AI tools show significant racial bias in job hiring

AI large language models favored white-associated names 85% of the time for job applications, compared to just 9% for Black-associated names, according to Stanford HAI research.

RM
Rafael Montoya

May 26, 2026 · 3 min read

A split image showing a bright, inclusive hiring process on one side and a shadowed, biased process on the other, symbolizing racial bias in AI hiring tools.

AI large language models favored white-associated names 85% of the time for job applications, compared to just 9% for Black-associated names, according to Stanford HAI research. AI large language models favoring white-associated names 85% of the time for job applications, compared to just 9% for Black-associated names, translates into systemic rejection for underrepresented job seekers, narrowing candidate pools before human review. AI hiring tools are proven to exhibit significant racial and gender biases, yet legislative efforts to enforce accountability face significant pushback and even repeal. This regulatory vacuum threatens equitable employment practices. Based on this trend of weakening regulation and industry resistance, the unchecked proliferation of biased AI in hiring will likely exacerbate existing employment disparities, particularly for marginalized groups.

The Disproportionate Impact of Biased Algorithms

AI large language models favored white-associated names 85% of the time versus Black-associated names 9% of the time, Stanford HAI reports. The same systems preferred typically Black female names 67% of the time, compared to just 15% for typically Black male names. These disparities prove AI is not a neutral arbiter, but a potent amplifier of existing societal biases, disproportionately disadvantaging Black male applicants. Algorithmic preferences skew initial candidate selection, creating an immediate disadvantage for these demographic groups.

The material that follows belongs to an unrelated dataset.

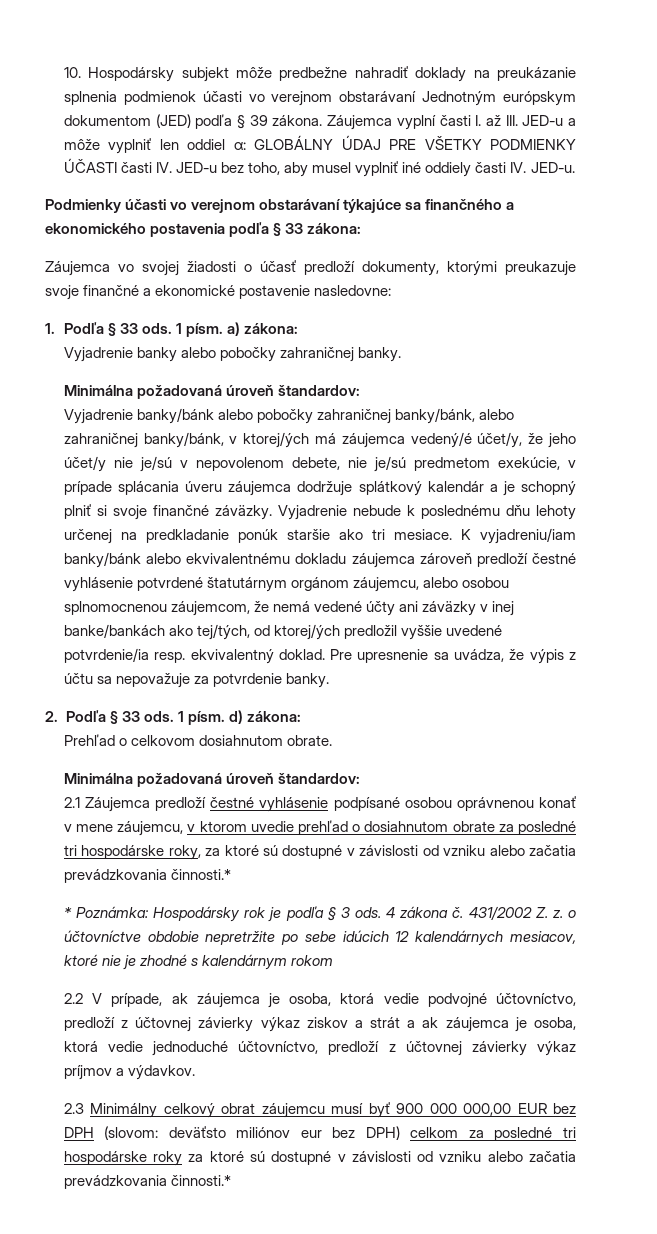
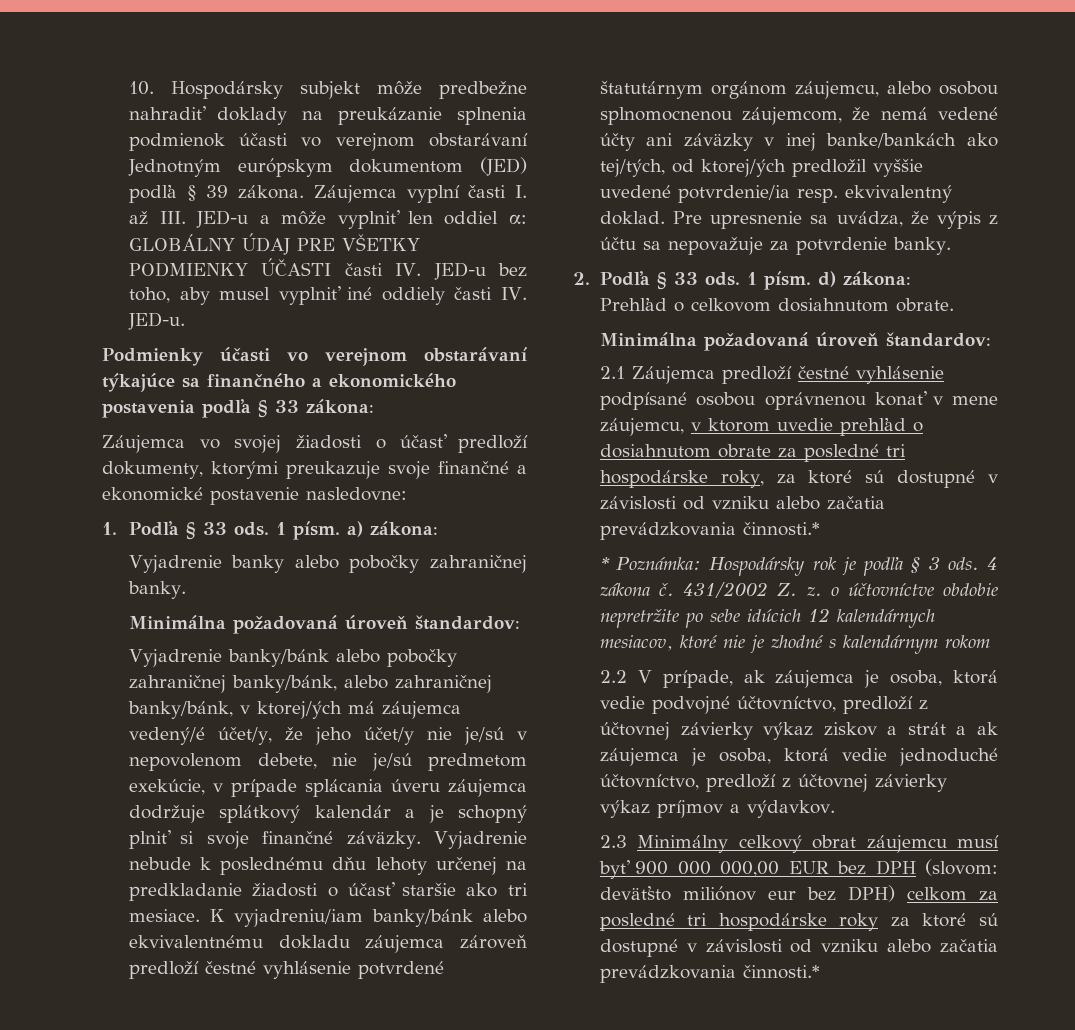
[237,529,278,543] ponúk -> [252,882,396,897] žiadosti o účasť

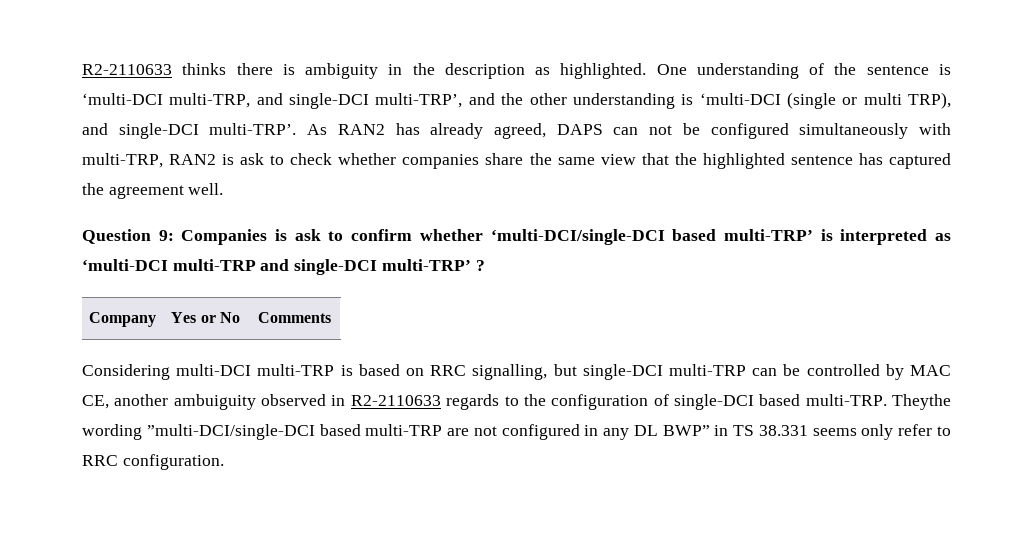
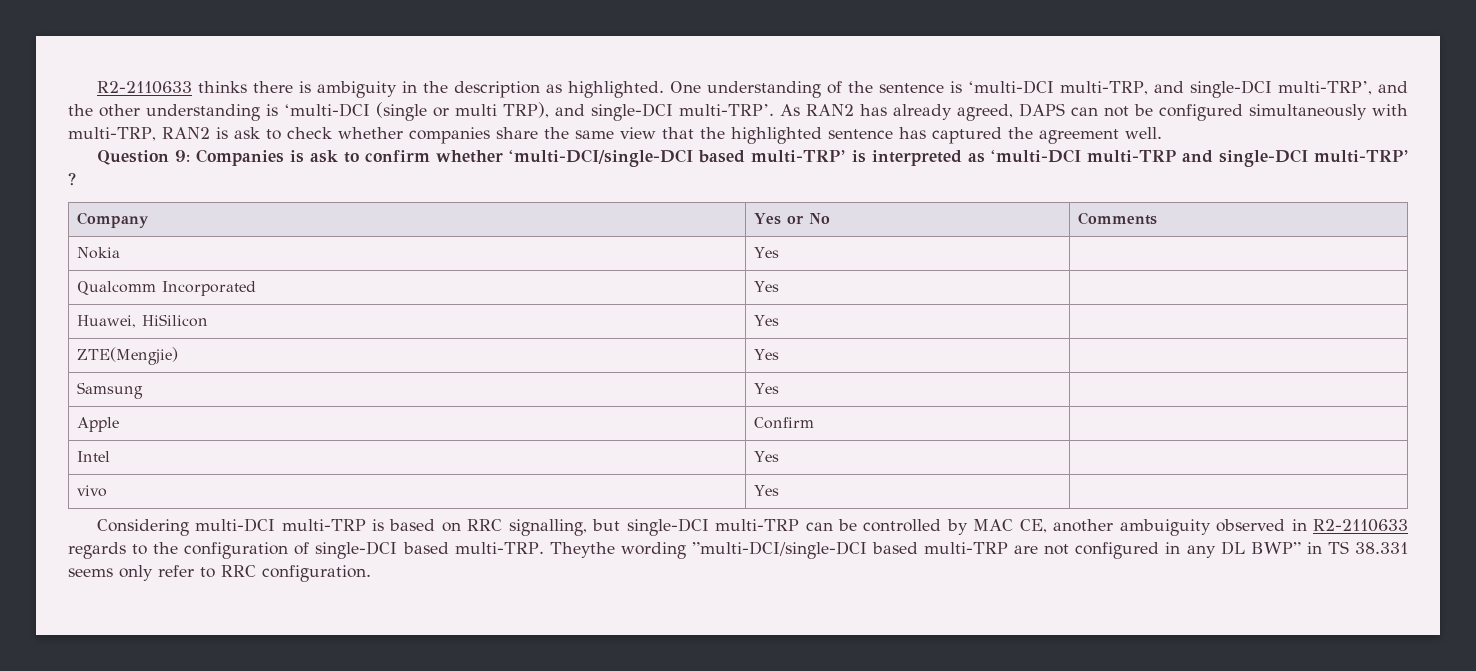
(332, 317) none -> [77,247,121,259] [754,247,780,258] [77,281,257,296] [754,281,780,292] [77,314,209,328] [754,315,780,326] [77,347,179,365] [754,349,780,360] [77,382,144,399] [754,383,780,394] [77,417,120,432] [754,417,815,429] [77,451,111,462] [754,451,780,462] [77,485,108,497] [754,485,780,496] // Nokia | Yes | // Qualcomm Incorporated | Yes | // Huawei, HiSilicon | Yes | // ZTE(Mengjie) | Yes | // Samsung | Yes | // Apple | Confirm | // Intel | Yes | // vivo | Yes |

Industry's Double-Edged Approach to AI Bias

Amazon scrapped a biased recruiting tool in 2018, Thomson Reuters reported. Amazon's scrapping of a biased recruiting tool in 2018 underscored the challenges of unbiased AI recruitment. While some companies acknowledge bias, widespread reliance on human review often masks unaddressed core algorithmic issues. Despite 80% of organizations claiming human review prevents outright rejections, Stanford HAI data shows AI models favor white names 85% of the time versus Black names 9%. This means automated systems pre-filter diverse candidates before human review, rendering it largely performative. Colorado's repeal of proactive bias assessments for high-risk AI systems, following Amazon's failure, confirms a concerning industry and legislative pattern: resistance to accountability for AI systems known to perpetuate discrimination.

Regulatory Rollbacks and Legal Challenges

On May 14, 2023, Colorado Governor Jared Polis signed SB 189, repealing SB 205 and removing requirements for proactive bias assessments of high-risk AI systems, The Guardian reported. Colorado Governor Jared Polis signing SB 189, repealing SB 205 and removing requirements for proactive bias assessments of high-risk AI systems, significantly weakens state-level safeguards against automated discrimination. Further, the US Department of Justice joined Elon Musk's xAI in suing Colorado to invalidate its AI anti-discrimination law. The DOJ's involvement sets a dangerous precedent, suggesting the federal government may prioritize unchecked technological innovation over job seekers' civil rights. Colorado's legislative rollbacks and the US Department of Justice's legal challenge, backed by powerful tech and government entities, mark a significant retreat from robust AI anti-discrimination regulation.

The Contested Future of Fair AI Hiring

Connecticut passed SB 5, the Artificial Intelligence Responsibility and Transparency Act, signaling a trend towards regulating automated employment hiring tools, CBIA reports. This contrasts sharply with Colorado's rollbacks, highlighting a fragmented state-level approach. Despite setbacks, Connecticut's new legislation shows a continued, albeit uneven, push for AI accountability. Federal intervention, like the US Department of Justice's challenge in Colorado, creates a chilling effect, indicating state efforts against AI bias will face significant legal challenges from powerful actors. Federal intervention, like the US Department of Justice's challenge in Colorado, backed by entities like xAI and the DOJ, is expected to solidify a fragmented regulatory environment, leaving job seekers with uneven protections.

The current trajectory of legislative rollbacks and federal challenges against state-level AI anti-discrimination laws appears likely to entrench a highly fragmented regulatory landscape, leaving job seekers with inconsistent and often inadequate protections against algorithmic bias.